翌日は、西寧から1~2時間程度の距離にある青海湖周辺の農村部を訪問しましたが、貧困な地域であることが一目瞭然(写真)でした。
村の中心道路は未舗装で大きな轍があって雨の日には通るのも難しそうであり、道路沿いの煉瓦造りの塀、家も多くは崩れかけて補修も不十分といった状況で、昨晩の西寧市内の繁華街とは大きく異なっていました。青海省で、この状況であれば、西蔵自治区では・・と思ったことを覚えています。

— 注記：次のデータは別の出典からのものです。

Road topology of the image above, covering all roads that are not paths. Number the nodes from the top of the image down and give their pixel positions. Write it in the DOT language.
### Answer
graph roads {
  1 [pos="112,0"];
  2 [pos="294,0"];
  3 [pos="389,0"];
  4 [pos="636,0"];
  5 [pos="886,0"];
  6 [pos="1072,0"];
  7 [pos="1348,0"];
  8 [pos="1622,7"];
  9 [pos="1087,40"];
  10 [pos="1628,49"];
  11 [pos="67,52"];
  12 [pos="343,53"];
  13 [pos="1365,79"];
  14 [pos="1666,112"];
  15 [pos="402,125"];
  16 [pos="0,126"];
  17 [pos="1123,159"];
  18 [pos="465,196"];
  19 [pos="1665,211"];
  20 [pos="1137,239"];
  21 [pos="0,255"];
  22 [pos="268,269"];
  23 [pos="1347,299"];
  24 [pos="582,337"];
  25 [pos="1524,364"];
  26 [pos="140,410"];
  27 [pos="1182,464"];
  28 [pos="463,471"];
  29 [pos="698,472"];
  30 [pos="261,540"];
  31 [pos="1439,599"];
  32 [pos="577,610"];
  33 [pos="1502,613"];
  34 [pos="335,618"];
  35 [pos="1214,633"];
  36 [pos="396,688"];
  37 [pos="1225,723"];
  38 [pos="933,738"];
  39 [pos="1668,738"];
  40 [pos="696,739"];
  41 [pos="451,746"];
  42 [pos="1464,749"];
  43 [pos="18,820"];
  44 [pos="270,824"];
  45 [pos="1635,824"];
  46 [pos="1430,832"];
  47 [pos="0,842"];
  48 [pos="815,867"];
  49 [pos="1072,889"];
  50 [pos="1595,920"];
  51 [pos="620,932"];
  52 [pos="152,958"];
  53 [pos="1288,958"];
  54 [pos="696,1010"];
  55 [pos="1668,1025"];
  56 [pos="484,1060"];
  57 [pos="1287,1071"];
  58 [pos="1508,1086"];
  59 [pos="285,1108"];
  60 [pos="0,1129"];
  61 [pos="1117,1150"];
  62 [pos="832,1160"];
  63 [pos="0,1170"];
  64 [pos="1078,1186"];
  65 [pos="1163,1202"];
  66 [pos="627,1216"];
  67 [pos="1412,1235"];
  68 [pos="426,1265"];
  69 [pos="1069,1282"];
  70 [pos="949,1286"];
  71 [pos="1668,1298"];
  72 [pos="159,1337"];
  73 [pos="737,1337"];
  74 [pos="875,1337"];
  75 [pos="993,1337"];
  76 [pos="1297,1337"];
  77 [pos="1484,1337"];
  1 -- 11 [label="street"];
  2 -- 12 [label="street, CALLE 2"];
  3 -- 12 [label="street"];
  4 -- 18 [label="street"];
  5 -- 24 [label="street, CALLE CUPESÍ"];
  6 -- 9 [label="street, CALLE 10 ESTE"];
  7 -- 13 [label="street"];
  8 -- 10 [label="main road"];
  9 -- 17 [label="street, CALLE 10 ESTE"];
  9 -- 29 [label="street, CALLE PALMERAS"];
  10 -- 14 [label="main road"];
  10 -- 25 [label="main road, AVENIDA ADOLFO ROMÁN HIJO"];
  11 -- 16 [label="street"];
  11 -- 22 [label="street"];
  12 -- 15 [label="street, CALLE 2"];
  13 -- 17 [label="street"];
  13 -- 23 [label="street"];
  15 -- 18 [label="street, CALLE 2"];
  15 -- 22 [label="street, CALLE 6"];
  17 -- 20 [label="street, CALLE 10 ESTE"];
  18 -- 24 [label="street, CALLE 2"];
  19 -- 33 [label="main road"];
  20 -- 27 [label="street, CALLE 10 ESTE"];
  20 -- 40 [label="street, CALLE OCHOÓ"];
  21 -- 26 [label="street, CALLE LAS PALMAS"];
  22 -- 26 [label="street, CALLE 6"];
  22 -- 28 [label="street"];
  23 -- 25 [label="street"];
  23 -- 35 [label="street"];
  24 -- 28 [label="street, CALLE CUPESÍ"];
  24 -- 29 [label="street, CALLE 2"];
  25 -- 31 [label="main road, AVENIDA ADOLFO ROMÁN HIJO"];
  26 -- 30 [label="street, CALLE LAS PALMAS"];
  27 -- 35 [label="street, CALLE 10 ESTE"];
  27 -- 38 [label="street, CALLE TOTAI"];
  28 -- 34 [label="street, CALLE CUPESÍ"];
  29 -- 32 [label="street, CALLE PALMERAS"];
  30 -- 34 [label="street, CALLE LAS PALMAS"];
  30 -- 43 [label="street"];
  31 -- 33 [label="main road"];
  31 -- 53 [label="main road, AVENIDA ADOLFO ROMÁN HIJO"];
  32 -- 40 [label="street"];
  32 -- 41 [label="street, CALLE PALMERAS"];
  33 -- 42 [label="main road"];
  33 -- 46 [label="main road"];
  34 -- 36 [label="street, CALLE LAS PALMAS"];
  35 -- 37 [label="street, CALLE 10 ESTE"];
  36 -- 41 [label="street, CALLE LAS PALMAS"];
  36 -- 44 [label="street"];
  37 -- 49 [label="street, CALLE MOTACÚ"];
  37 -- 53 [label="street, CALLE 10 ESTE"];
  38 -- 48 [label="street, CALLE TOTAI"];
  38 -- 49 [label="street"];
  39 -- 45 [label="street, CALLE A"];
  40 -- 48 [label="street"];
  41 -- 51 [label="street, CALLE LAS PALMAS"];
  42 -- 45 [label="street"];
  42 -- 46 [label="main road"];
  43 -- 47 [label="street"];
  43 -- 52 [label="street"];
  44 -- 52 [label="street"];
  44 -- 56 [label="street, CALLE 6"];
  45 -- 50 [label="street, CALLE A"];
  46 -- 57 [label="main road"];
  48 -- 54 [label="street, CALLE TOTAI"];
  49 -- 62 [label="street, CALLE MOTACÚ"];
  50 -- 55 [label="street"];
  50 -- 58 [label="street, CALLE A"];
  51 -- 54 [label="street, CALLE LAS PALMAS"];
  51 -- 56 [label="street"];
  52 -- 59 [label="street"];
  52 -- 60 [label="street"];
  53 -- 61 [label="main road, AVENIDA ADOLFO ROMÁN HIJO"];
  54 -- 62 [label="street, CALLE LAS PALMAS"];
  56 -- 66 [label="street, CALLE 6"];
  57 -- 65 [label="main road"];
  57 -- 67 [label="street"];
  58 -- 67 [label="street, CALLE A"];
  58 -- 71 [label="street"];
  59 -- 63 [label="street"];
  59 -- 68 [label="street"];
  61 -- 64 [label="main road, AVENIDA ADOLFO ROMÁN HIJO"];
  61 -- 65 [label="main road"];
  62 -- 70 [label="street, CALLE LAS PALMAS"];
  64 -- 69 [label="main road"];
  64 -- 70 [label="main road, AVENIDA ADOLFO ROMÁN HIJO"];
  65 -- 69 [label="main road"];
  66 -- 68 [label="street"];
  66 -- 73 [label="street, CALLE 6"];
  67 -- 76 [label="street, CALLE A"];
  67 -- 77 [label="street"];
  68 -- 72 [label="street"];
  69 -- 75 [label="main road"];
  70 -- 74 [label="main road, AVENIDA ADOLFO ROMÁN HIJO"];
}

その後、当日は天気も良かったことから、地元政府の手配で青海湖に船で出ることになりました。昨日からの旅程と標高2千m程度の空気の薄さで、少々、頭痛も出始めていましたが、青海湖の風景に目が覚めました。
眩しい太陽の下、空の色と湖の色が同じ色となり、どこが水平線かわからないといった景色が広がり、涼しい風の中で、時間がゆっくりと流れる・・という鮮やかな記憶です。先に見た貧困な農村の風景とは異なり、豊かな自然を感じる・・人間の営みの小ささを知るといったことなのかも知れません。
中国で見た最も美しい「水の景色」に、心を休めて、西蔵行のための体を慣らすことができました。
翌日には標高3.6千mにある西蔵の「拉薩貢嘎(ラサ・クンガ)」空港行の飛行機に乗り込みました。